If he was trying to make certain that only certain people could understand what he was saying, I think that would be truly evil, and given his other works and descriptions of his personality, that sort of evil would be out of character for him.  Why is it evil?  Suppose you know something horrible is going to happen, but you only let a few people know rather broadcasting that information to a wide audience.  If people die in an event that foreknowledge might have prevented, then the blood is on the hands of the person who kept it secret.

On a side note, never trust Nostradamus' translators; almost every one of them translates with an agenda, and makes sure that the prophecy says what they want it to say.  I have read the Centuries in the original French, and trust me, they do not say what the translators make them say.  There are obvious efforts to make them fit actual events and make it seem like they were stunning bits of prediction.

Finally, maybe he was just a tease.  Maybe what he wrote was complete B.S. and he knew it, but this also seems out of character for the man.

Ascribing magic powers to Nostradamus completely belittles what I think was the man's true brilliance.  Remember, prophecy is the revelation of Truth and that is what he did in the Centuries.  He wasn't directly predicting the future; you can find the future in his writings, but you find it because it is a revelation, not a prediction.

**SUPPLIED ENTRIES**
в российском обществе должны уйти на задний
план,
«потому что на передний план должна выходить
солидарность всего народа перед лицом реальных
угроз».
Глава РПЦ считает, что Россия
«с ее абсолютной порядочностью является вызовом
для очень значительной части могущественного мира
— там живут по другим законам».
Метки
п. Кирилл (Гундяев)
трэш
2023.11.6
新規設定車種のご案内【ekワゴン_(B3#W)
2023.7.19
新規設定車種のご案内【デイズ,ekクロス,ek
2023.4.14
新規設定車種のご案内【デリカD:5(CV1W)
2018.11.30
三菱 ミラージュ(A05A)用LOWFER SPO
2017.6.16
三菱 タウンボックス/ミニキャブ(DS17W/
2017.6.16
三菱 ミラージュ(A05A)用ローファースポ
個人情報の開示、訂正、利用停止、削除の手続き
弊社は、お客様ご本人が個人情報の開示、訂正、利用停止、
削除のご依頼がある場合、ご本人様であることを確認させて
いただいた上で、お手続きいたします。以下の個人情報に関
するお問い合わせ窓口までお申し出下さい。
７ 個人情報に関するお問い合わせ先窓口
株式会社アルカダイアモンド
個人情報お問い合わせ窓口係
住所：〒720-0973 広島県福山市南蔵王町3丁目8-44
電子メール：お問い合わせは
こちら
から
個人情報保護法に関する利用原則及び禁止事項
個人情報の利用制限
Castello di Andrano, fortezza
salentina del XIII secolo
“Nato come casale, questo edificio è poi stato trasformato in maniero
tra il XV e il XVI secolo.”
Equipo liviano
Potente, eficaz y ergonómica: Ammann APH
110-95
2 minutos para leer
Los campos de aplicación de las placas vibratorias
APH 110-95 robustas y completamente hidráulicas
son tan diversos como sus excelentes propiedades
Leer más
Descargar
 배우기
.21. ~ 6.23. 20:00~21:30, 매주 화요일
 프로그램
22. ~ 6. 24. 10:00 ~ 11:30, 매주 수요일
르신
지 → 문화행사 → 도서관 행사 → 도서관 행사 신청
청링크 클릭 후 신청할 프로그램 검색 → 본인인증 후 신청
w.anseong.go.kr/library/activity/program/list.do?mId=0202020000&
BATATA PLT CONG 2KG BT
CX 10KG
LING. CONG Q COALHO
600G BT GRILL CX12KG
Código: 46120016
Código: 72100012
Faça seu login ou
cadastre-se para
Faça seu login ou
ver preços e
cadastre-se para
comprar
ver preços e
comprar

**COMPLETE THE FOLLOWING**
1. In what language does the writer of the Nostradamus passage say they read the Centuries?
2. Carry on the Nostradamus passage, starting after its final sentence.
The data comes from a separate source unrelated to the Nostradamus passage.

**TASK-BY-TASK OUTPUTS**
1. In the original French.

2.
His prophecy, his truth, lies in the fact that he created what amount to Jungian Archetypes of history.  He revealed patterns in broad stokes.  He identified events and circumstances that would lead to those events and created poetry to enframe those patterns.  His foretelling of the future only works because of the cyclical nature of time.

If A happens the B is likely to follow. 

When you look at Nostradamus through this filter, you see the true brilliance of the man.

What evidence do I have of this?  As a physician, Nostradamus would be skilled in observing patterns of both illnesses and treatments.  He would have possessed a rudimentary understanding of Scientific Methods.  (Rudimentary only because Science in his day was still in it's infancy, and only beginning to separate from Alchemy and other mysticism.)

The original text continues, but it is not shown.